Example for summarizing the ELISA dilution absorbance data using three methods.
The points are absorbance values (red numbers) at different dilutions from a sample in the dataset. The sigmoidal curve is a fitted 4-parameter model with the point of maximum growth shown as green *. The endpoint titer value is represented by the blue point above the blue dashed horizontal line. The absorbance summation is the sum of all the red numbers.
Fig 2.
Examples of successful and unsuccessful sigmoidal curve fitting.
A. Successful sigmoidal curve fit where the data cover the estimated point of maximum growth (PMG). B. Successful sigmoidal curve fit even though data are not available for the estimated PMG. C. Unsuccessful sigmoidal curve fit due to the lack of informative data for fitting the curve. Line, fitted sigmoidal curve.
Fig 3.
Linear relationship between the absorbance summation (AS) and estimated point of maximum growth (PMG).
For observations with an estimated PMG within the observable concentrations, the AS and the PMG have a clear negative correlation. The straight line is the regression line.
Fig 4.
Relationship between the three proxies and simulated PMG.
Sigmoidal curves are simulated with different point of maximum growth (PMG). Each estimated proxy is plotted against the simulatied PMG. The estimated PMG works well for values where there is more data surrounding the PMG, but variance increases when the available data are not near the PMG. The endpoint titer method results in discrete values and has a weaker relationship with the actual PMG. The absorbance summation has a strong relationship with the true PMG.
Fig 5.
Statistical power comparison among the three methods.

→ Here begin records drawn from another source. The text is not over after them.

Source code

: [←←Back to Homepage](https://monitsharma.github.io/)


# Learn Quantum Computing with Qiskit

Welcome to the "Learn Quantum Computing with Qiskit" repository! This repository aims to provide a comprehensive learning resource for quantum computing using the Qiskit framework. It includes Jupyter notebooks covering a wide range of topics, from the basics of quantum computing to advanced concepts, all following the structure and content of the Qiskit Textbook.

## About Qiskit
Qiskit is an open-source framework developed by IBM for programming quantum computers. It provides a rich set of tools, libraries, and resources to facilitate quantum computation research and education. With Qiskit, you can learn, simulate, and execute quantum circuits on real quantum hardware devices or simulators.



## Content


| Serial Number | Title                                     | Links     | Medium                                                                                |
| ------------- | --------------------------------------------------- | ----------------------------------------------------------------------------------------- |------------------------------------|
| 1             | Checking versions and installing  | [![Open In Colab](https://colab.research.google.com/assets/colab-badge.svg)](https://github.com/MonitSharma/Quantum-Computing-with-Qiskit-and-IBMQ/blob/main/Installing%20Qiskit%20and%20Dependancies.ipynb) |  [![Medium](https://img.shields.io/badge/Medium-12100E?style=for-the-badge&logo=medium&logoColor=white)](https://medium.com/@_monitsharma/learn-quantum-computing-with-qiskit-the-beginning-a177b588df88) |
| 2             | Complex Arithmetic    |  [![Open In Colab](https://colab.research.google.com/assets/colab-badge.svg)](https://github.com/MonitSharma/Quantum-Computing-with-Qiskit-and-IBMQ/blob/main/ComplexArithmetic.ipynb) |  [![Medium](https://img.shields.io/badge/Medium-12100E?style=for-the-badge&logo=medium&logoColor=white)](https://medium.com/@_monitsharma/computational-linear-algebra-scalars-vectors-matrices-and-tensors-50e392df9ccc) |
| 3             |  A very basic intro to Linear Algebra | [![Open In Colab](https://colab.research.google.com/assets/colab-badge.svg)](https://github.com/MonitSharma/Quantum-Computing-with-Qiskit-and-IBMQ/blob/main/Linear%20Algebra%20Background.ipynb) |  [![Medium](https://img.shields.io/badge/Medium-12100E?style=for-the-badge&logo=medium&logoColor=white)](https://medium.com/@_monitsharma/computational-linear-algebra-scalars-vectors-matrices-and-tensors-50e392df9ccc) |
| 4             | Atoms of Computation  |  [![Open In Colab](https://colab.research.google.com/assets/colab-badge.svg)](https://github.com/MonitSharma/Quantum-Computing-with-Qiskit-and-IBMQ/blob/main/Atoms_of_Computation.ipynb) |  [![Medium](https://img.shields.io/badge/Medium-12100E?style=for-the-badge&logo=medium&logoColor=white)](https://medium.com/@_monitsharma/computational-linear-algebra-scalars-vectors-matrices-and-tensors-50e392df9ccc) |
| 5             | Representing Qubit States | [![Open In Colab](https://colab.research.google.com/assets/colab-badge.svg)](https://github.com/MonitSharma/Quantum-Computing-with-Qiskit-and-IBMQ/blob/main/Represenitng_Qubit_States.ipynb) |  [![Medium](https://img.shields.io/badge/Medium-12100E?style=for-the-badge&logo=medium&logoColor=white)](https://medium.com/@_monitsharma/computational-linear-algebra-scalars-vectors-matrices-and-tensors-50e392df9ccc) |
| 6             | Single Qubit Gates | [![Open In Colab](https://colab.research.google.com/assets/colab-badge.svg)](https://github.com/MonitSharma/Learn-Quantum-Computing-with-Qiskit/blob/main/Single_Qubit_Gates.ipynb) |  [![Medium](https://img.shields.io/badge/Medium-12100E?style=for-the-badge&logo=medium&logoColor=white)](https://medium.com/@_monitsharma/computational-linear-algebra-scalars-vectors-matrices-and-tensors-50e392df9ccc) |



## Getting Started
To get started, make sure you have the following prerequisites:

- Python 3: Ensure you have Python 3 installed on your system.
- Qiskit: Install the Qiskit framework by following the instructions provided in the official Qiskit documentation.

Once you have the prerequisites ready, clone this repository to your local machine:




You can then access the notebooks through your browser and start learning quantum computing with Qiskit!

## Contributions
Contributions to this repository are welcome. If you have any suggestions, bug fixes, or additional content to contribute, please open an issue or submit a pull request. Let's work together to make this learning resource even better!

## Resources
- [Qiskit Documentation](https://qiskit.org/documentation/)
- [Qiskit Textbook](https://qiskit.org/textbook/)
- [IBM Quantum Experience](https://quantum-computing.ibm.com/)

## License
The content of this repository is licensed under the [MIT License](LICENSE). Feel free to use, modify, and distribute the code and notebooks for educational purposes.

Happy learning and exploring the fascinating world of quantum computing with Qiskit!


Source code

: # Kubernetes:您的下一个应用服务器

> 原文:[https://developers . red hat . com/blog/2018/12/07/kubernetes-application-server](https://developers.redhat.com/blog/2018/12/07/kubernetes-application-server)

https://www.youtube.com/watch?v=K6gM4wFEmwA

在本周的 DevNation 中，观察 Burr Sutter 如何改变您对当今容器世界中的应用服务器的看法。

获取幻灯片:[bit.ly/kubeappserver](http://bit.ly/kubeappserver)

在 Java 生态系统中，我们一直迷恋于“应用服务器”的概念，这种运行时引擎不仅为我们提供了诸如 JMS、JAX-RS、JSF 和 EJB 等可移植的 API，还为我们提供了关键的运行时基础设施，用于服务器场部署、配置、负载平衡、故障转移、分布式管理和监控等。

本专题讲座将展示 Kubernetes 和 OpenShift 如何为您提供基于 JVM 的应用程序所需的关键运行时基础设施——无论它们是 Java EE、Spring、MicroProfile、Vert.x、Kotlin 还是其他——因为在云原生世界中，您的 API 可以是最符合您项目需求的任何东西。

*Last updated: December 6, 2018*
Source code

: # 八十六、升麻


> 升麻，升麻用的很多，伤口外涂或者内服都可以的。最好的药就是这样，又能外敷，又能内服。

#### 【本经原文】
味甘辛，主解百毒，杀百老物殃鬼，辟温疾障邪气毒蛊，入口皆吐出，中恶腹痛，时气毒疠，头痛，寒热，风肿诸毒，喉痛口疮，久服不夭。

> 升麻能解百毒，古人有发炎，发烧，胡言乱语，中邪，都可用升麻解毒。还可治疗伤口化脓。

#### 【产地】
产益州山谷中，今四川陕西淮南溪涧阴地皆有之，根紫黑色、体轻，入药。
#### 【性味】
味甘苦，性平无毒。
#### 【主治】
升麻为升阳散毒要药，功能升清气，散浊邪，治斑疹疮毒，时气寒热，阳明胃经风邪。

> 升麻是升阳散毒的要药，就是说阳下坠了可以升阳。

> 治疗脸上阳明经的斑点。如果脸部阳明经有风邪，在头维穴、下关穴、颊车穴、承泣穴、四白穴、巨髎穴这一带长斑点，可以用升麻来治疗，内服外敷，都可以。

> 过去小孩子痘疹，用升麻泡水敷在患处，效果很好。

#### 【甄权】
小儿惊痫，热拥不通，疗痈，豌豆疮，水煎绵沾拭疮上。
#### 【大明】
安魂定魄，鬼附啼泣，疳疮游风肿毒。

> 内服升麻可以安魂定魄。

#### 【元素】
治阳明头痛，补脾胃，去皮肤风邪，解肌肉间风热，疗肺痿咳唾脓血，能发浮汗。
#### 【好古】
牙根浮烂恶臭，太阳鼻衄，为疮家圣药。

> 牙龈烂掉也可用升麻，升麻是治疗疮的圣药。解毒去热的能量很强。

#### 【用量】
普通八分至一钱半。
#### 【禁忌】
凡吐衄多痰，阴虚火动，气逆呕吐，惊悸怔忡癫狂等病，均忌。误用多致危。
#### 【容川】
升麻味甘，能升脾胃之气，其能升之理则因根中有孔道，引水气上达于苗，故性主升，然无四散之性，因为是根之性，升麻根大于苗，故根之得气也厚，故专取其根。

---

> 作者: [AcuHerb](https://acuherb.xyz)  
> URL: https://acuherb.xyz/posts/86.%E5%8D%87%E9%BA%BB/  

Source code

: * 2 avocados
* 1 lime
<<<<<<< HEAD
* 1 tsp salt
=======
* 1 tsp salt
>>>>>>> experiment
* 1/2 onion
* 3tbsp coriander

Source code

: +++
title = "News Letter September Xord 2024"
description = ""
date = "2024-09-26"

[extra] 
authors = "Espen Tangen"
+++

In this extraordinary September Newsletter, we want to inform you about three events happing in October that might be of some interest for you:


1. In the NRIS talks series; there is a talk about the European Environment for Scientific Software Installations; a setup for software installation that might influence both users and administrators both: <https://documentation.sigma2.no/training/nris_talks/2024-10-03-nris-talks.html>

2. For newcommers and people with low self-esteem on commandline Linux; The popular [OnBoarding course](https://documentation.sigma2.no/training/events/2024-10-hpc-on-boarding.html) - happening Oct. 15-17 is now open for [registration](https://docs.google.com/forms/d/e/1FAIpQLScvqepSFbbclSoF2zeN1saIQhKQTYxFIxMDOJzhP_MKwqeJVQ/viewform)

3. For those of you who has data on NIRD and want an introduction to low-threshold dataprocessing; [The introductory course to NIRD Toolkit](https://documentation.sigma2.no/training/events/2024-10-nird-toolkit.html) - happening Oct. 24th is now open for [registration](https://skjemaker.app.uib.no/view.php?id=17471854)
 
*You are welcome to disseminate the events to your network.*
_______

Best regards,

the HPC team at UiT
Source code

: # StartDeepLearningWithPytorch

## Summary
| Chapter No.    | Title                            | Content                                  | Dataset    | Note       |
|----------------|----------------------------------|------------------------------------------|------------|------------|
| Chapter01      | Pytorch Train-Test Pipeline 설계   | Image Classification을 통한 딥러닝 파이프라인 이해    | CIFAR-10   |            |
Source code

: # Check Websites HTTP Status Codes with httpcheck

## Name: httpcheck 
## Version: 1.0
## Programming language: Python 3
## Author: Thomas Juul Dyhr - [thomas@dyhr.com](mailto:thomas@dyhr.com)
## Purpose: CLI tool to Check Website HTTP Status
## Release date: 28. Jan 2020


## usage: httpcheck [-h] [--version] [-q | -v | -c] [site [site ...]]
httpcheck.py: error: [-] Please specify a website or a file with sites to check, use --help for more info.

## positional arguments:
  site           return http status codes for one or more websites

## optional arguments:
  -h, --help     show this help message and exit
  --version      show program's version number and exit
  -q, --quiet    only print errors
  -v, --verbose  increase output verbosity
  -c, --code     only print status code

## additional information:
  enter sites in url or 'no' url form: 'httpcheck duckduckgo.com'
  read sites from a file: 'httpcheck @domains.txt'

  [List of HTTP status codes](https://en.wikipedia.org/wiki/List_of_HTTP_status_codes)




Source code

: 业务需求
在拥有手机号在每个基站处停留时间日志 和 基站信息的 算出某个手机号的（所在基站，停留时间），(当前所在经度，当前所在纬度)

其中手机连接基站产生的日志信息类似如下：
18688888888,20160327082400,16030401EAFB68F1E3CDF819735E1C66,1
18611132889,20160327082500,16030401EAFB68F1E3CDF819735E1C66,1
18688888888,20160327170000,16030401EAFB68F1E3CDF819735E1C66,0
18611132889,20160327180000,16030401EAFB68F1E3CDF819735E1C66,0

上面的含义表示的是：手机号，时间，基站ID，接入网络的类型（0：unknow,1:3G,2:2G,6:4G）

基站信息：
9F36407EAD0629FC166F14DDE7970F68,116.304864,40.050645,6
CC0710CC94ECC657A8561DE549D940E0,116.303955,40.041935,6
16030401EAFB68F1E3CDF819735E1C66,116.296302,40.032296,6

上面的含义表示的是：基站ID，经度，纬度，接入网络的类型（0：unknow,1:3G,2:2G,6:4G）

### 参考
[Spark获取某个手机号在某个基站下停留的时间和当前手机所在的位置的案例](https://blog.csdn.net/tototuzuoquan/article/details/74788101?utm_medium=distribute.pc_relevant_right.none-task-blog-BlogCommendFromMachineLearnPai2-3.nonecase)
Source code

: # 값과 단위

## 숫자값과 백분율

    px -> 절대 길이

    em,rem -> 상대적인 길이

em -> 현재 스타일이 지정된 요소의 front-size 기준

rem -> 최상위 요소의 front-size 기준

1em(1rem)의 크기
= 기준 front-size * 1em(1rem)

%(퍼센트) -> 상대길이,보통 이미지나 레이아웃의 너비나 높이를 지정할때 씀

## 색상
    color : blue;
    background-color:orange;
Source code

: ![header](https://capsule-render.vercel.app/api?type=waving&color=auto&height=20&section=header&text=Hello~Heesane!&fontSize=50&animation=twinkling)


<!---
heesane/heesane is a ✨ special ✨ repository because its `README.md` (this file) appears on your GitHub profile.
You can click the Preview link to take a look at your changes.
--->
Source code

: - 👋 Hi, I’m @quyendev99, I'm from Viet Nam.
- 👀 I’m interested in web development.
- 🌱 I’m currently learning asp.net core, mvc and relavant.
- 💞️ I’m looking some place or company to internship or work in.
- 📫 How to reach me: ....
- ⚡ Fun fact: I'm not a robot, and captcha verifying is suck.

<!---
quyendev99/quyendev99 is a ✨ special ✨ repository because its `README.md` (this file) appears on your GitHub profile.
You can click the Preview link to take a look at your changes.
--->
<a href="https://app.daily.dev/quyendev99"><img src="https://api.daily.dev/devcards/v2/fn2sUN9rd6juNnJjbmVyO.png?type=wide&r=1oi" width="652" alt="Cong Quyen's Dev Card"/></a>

Statistical power is plotted against the PMG differences between the two comparing groups. Sigmoidal curves are simulated with different PMG, which range from within (-16.0959 and -15.0959) to outside of the measurements (-13.0959 and -11.5959), as shown in the panel columns. The error variance is either constant or changing along the curve with a linear or quadratic relationship with the values on the curve, which are shown in different panel rows. Statistical power is calculated based on the two group t test. Var, variance.
Fig 6.
Statistical power comparison between AS and AUC.
Statistical power is plotted against the PMG differences between the two comparing groups. Sigmoidal curves are simulated with different PMG (-16.0959, -.0959 and -24.0959 for the three panel columns). The variance for each measurement of the simulated curve is either constant or changing along the curve with a linear or quadratic relationship with the measurement values on the curve in the three panel rows. Statistical power is calculated based on the two group t test. AUC is estimated based on quadratic curve fitting and integration. Var, variance.